American soccer referee (born 1988)

Kathryn Nesbitt (born November 7, 1988) is an American soccer assistant referee who has been on the FIFA International Referees List since 2016 and, since 2022, as a video assistant referee. She has worked three FIFA World Cups, and became the first woman to officiate a men's World Cup knockout round in 2022.

== Career ==
Nesbitt was born in Rochester, New York, in November 1988, later moving to Philadelphia, Pennsylvania. She is an analytical chemist, graduating from St. John Fisher University and subsequently from the University of Pittsburgh. Nesbitt also taught at Towson University before resigning to pursue a professional career in refereeing in 2019 in the weeks leading up to the 2019 FIFA Women's World Cup.

Nesbitt took part in her first professional match in April 2013 in an NWSL game. As an assistant referee, she has officiated several friendlies and other matches at international tournaments, including at the 2021 CONCACAF Gold Cup and the 2022 CONCACAF W Championship. In American soccer, Nesbitt also oversaw the MLS is Back Tournament final, the 2020 MLS Cup, and was named MLS's Best Assistant Referee that same year.

In November–December 2022, Nesbitt served as an assistant referee at that year's FIFA World Cup in Qatar, making history by becoming the first female referee to officiate in a men's knockout stage game of the tournament. She was also appointed as a reserve assistant referee at the final match between Argentina and France.

In January 2023, Nesbitt was selected for the 2023 FIFA Women's World Cup in Australia and New Zealand. On August 20, 2023, Nesbitt, along with pitch referee Tori Penso and fellow assistant referee Brooke Mayo, became the first American refereeing team to officiate a World Cup final; the match was played between Spain and England.

Nesbitt was appointed in April 2026 to the 2026 FIFA World Cup as an assistant referee of the American representatives, which as in the 2023 FIFA Women's World Cup, was led by Penso and with assistant referee Mayo.
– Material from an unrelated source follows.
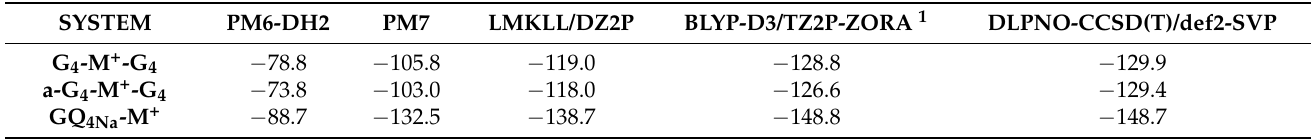
Table 2. Interaction energies for different systems taken from the work of Fonseca Guerra et al. [144] consisting on G-tetrads interacting with alkali cations at DLPNO/CCSD(T)/def2-SVP, LMKLL/DZ2P, BLYP-D3/TZ2P-ZORA, PM6-DH2 and PM7 level.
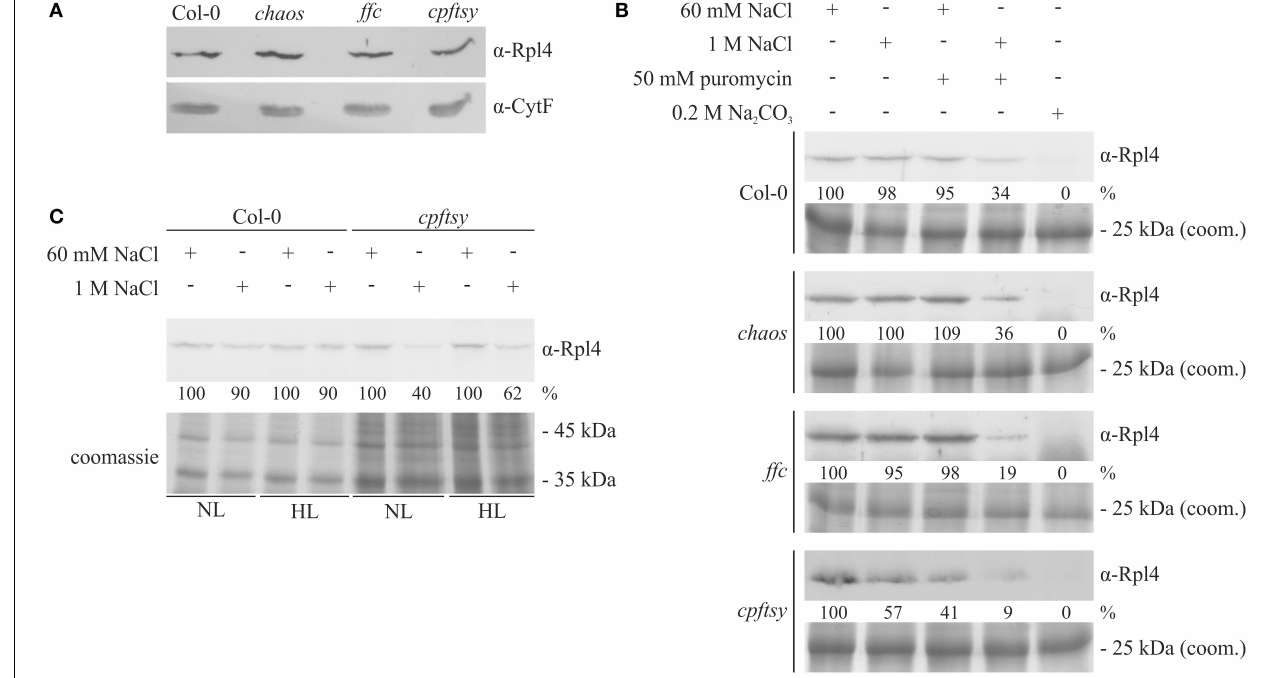
membranes and the large ribosomal subunit protein Rpl4 was detected using a specific antibody. The signals were quantified using the ImageJ program. To control the equal loading, thylakoid membrane proteins corresponding to 7.5 µ g chlorophyll were separated by SDS-PAGE and visualized by coomassie staining. (C) Wild type and cpftsy plants were exposed for 8h to normal light (120 µ mol photons m − 2 s − 1 ) and high light conditions (1000 µ mol photons m − 2 s − 1 ). Subsequently, thylakoid membranes were isolated and washed with lysis buffer supplemented with 60mM NaCl or 1M NaCl. Thylakoid membrane proteins corresponding to 15 µ g chlorophyll were separated by 12% SDS-PAGE, transferred onto nitrocellulose and the ribosomal Rpl4 protein was detected using a specific antibody. The signals were quantified using the ImageJ program. To control the equal loading, thylakoid membrane proteins corresponding to 7.5 µ g chlorophyll were separated by SDS-PAGE and visualized by coomassie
This made them the first all-female and all-American crew of officials at any men's FIFA World Cup.

FIFA World Cup Finals
| Tournament | Matchup | Venue | Role |
|---|---|---|---|
| 2022 FIFA World Cup final | Argentina vs France | Lusail Stadium | Reserve assistant referee |
| 2023 FIFA Women's World Cup final | Spain vs England | Stadium Australia | Assistant referee |

== Personal life ==
Nesbitt was a figure skater during her school years and played volleyball while in college. Upon her appointment to the 2026 FIFA World Cup, former English referee Howard Webb, who officiated in the 2010 FIFA World Cup final, praised Nesbitt for her physical status and temperament skills when on the pitch and while processing information quickly.